Tay-Sachs disease is inherited in an autosomal recessive manner. This means that it requires both parents to be carriers of the defective gene in order for their offspring to be affected with the disease. Carriers are individuals who have one normal allele and one defective allele of the gene.
We know that both individuals in the young couple are carriers of Tay-Sachs disease. Let's use the Punnett square method to determine the probabilities of their offspring having protection from tuberculosis but not having Tay-Sachs disease.
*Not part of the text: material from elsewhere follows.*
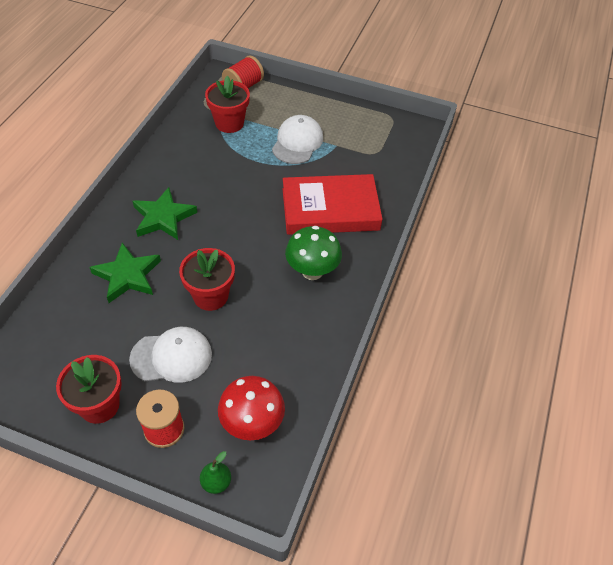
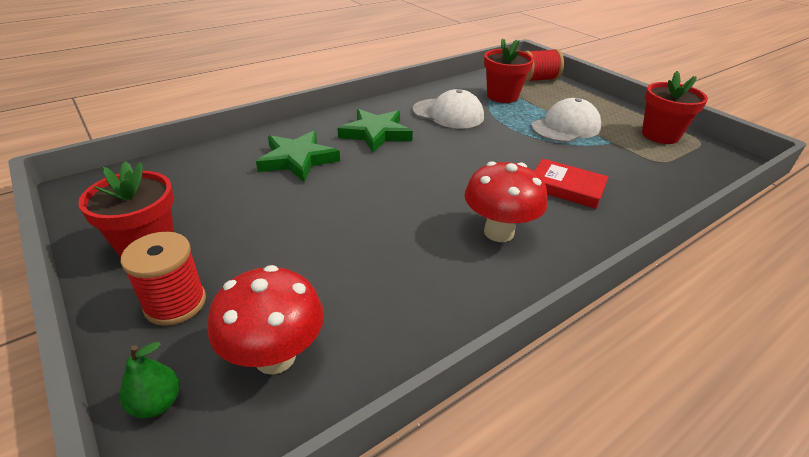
camera: 35 degrees right, 15 degrees down
white cap [129,327,212,383] -> white cap moved to [413,89,484,129]
red flower pot [179,248,235,311] -> red flower pot moved to [642,71,708,144]
red book [283,174,383,235] -> red book [535,159,608,209], size x0.55
green mushroom [285,226,342,280] -> red mushroom [464,161,548,242]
The parents are both carriers, so their genotypes can be represented as follows:
Parent 1: Tt (carrier)
Parent 2: Tt (carrier)
Using a Punnett square, we can cross their genotypes to determine the possible combinations in their offspring:
t t
T | TT 50% | Tt 50% |
t |
------------
T | TT 50% | Tt 50% |
t |
From the Punnett square, we can determine the genotypes and phenotypes of their offspring:
- 25% of the offspring will have the genotype TT, meaning they will not be carriers of Tay-Sachs disease and will also not have protection against tuberculosis. (TT - no TB protection, no Tay-Sachs disease)
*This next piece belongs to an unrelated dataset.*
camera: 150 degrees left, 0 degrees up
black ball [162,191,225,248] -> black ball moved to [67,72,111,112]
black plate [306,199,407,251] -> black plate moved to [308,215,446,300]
- 50% of the offspring will have the genotype Tt, meaning they will not have Tay-Sachs disease but will have protection against tuberculosis. (Tt - TB protection, no Tay-Sachs disease)
- 25% of the offspring will have the genotype tt, meaning they will be affected with Tay-Sachs disease. (tt - Tay-Sachs disease)
Since we're interested in the percentage of offspring with protection against tuberculosis but not Tay-Sachs disease, we add the first two percentages together:
25% + 50% = 75%
Therefore, 75% of their offspring would be predicted to have protection from tuberculosis, but not have Tay-Sachs disease.
In conclusion, if both individuals in the couple are carriers of Tay-Sachs disease, there is a 75% chance that their offspring will have protection from tuberculosis but not have Tay-Sachs disease.